Odur Onyongo hustled toward the car parked in front of her family's house Friday as a St. Paul police officer cruised up in an unmarked vehicle.
She drove off before the officer could cite her for parking on the even-numbered side of Winnipeg Avenue in the North End. Her brother wasn't so lucky; the officer left the ticket on his windshield.
"Horrible. First of all, there's no signs," Onyongo said of the winter parking restrictions, declared in St. Paul earlier this week. "We didn't know."
Thousands of vehicle owners have found out the hard way about the first winter parking ban in St. Paul and Minneapolis since 2014. Nearly 3,700 tickets were written and more than 450 cars were towed in Minneapolis as of Friday afternoon, according to the city. In St. Paul, 1,458 tickets were written as of Thursday morning. Towing numbers weren't available Friday.

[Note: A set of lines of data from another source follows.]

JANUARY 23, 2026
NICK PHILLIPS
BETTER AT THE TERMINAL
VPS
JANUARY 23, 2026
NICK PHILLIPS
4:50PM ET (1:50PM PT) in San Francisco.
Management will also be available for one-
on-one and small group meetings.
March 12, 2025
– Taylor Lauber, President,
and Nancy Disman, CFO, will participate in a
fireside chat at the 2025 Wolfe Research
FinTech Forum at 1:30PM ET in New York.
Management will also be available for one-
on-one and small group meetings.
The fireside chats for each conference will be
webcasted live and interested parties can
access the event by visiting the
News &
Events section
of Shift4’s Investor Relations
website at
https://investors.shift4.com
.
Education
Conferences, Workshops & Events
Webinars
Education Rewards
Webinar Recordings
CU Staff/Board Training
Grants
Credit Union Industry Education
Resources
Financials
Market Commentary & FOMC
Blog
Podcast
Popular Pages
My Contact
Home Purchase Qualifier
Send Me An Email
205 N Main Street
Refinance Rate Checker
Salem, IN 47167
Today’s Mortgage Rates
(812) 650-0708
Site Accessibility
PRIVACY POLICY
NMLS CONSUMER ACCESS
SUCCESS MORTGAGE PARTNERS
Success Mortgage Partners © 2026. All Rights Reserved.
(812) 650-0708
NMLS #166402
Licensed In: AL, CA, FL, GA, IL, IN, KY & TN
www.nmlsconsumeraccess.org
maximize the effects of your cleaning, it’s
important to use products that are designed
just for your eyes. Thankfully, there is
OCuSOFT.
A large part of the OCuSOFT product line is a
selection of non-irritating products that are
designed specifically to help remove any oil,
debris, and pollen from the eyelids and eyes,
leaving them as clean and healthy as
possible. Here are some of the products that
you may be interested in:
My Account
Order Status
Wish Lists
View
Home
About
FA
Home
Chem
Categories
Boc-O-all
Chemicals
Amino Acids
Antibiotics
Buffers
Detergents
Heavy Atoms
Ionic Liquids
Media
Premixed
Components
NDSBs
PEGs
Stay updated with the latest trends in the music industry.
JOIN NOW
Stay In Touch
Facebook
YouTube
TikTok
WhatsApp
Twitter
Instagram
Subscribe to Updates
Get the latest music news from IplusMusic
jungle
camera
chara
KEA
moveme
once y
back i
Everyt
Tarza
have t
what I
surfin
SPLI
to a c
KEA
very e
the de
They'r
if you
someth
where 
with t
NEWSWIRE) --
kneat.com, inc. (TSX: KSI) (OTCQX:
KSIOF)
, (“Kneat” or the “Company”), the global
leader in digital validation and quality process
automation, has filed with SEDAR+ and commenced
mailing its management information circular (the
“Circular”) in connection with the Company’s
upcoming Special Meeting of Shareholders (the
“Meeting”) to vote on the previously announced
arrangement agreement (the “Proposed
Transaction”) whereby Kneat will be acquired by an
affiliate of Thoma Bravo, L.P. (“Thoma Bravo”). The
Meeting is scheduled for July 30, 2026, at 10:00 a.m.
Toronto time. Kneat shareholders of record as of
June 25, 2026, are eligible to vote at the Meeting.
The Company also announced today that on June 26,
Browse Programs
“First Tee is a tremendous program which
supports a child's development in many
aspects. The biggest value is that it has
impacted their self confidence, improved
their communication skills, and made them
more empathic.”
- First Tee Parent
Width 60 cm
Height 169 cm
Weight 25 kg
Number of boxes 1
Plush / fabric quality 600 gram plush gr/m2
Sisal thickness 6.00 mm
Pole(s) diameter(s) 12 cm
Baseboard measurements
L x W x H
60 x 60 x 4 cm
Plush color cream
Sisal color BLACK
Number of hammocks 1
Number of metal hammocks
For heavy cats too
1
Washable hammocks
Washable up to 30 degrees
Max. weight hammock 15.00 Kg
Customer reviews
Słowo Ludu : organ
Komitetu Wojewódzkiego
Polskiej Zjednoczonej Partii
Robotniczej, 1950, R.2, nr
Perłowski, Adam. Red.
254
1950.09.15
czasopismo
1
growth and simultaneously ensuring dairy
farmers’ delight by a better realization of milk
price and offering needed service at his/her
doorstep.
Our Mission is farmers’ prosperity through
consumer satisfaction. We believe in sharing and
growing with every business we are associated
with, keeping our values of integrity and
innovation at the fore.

Imposed after record snowfall in recent weeks, the restrictions are expected to last until April 1. They would be superseded by snow emergency rules if the cities declare one over the weekend, when up to 10 inches of snow is expected starting Saturday.
Many in the cities have welcomed the parking limits. The growing ridges of snow would otherwise make it impossible for emergency vehicles or plow trucks to squeeze through some streets.
"The one-sided parking does make it better," Minneapolis Assistant Fire Chief Bryan Tyner said. "The real improvement would be when we can finally melt some of this snow."
In the Powderhorn neighborhood Wednesday, city employee Michael Barth and his partner were scooping heaps of snow off curb ramps.